__Tâche à réaliser__: Indiquez uniquement le nombre de lignes du matériel ci-dessous qui contiennent la chaîne « fromage », en tenant compte de la casse.

__Matériel fourni__:
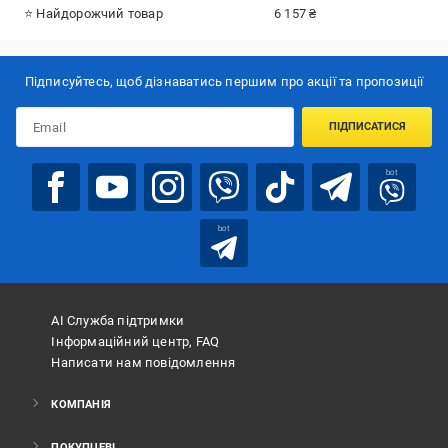
⭐ Найдорожчий товар
6 157 ₴
Підписуйтесь, щоб дізнаватись першим про акції та пропозиції
ПІДПИСАТИСЯ
bot
bot
АІ Служба підтримки
Інформаційний центр, FAQ
Написати нам повідомлення
КОМПАНІЯ
ПОКУПЦЕВІ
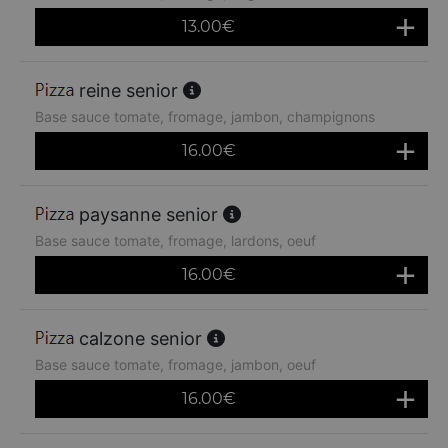
13.00
€
reine senior
Base sauce tomate, fromage, jambon, champignons
16.00
€
paysanne senior
Base sauce tomate, fromage, lardons, oeuf
16.00
€
calzone senior
Base sauce tomate, fromage, jambon, oeuf
16.00
€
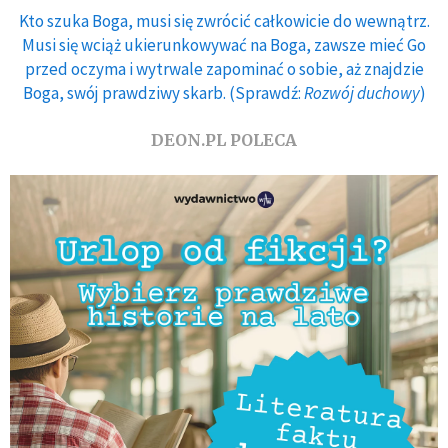
Kto szuka Boga, musi się zwrócić całkowicie do wewnątrz.
Musi się wciąż ukierunkowywać na Boga, zawsze mieć Go
przed oczyma i wytrwale zapominać o sobie, aż znajdzie
Boga, swój prawdziwy skarb. (Sprawdź:
Rozwój duchowy
)
DEON.PL POLECA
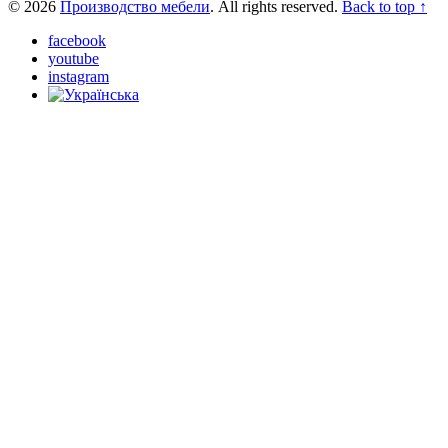
© 2026
Производство мебели
. All rights reserved.
Back to top ↑
facebook
youtube
instagram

__Résultat__: 3